··· Provided material
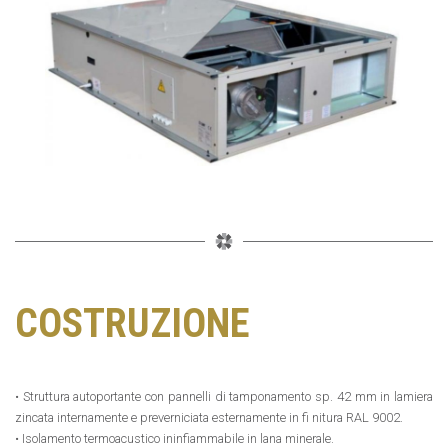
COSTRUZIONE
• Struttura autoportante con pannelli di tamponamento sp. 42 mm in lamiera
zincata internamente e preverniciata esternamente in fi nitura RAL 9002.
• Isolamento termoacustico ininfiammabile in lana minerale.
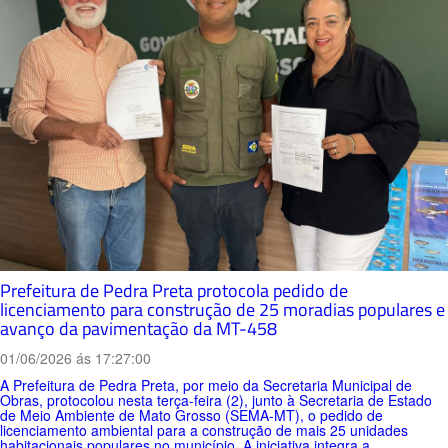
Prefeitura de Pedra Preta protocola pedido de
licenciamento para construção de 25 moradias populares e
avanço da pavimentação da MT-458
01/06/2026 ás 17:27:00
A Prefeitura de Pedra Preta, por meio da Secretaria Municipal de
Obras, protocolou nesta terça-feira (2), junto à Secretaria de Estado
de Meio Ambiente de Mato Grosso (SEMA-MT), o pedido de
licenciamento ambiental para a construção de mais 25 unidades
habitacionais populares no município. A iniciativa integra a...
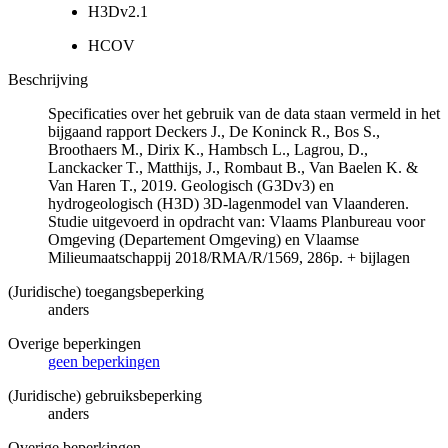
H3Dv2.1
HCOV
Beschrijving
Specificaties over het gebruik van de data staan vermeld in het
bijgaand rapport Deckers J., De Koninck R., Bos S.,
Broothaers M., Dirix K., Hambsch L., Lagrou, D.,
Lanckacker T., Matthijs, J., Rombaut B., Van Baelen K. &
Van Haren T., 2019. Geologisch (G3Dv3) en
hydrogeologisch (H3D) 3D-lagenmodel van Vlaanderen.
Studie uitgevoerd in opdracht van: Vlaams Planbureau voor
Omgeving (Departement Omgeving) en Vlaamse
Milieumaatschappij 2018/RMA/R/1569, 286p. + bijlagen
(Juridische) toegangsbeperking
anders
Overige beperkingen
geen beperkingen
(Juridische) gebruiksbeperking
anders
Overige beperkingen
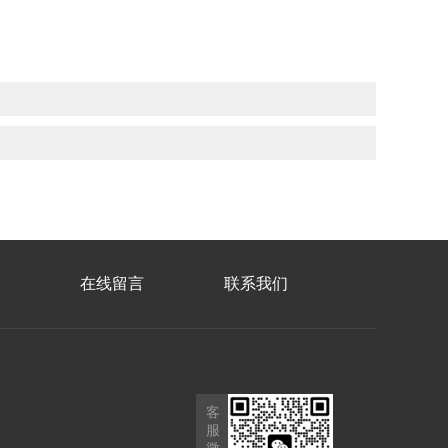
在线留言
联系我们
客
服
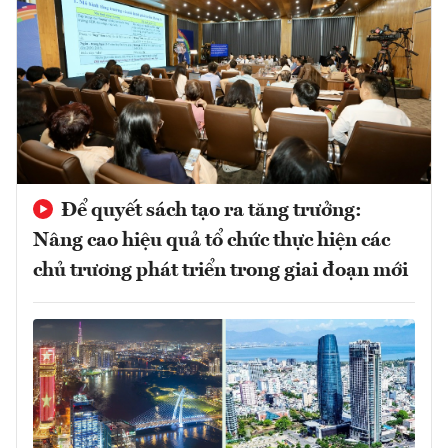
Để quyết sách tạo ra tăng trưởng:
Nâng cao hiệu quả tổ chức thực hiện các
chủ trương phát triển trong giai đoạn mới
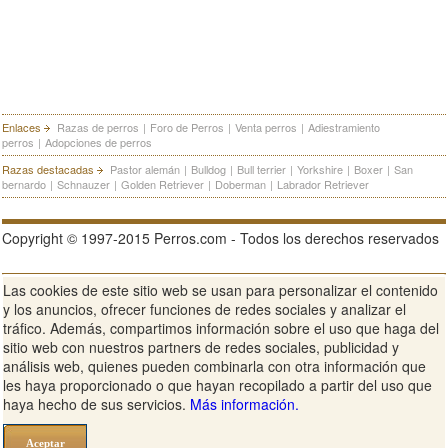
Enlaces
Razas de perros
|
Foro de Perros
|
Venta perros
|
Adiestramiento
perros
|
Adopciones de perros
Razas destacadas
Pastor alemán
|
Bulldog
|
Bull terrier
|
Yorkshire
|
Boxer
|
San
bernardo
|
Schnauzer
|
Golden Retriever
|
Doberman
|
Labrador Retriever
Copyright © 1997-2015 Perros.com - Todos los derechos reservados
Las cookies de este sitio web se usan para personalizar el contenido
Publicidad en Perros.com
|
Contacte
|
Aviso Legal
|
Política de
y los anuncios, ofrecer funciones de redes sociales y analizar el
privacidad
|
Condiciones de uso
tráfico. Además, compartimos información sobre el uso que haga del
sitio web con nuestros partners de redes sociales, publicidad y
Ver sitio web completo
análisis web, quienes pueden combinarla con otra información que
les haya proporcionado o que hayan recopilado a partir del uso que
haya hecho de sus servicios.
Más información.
······
> _Exercise aim_:
Write out the lines above word for word, starting from the very beginning and stopping after the line that contains "in lana minerale.". Leave the pictures out.

> _Task answer_:
COSTRUZIONE
• Struttura autoportante con pannelli di tamponamento sp. 42 mm in lamiera
zincata internamente e preverniciata esternamente in fi nitura RAL 9002.
• Isolamento termoacustico ininfiammabile in lana minerale.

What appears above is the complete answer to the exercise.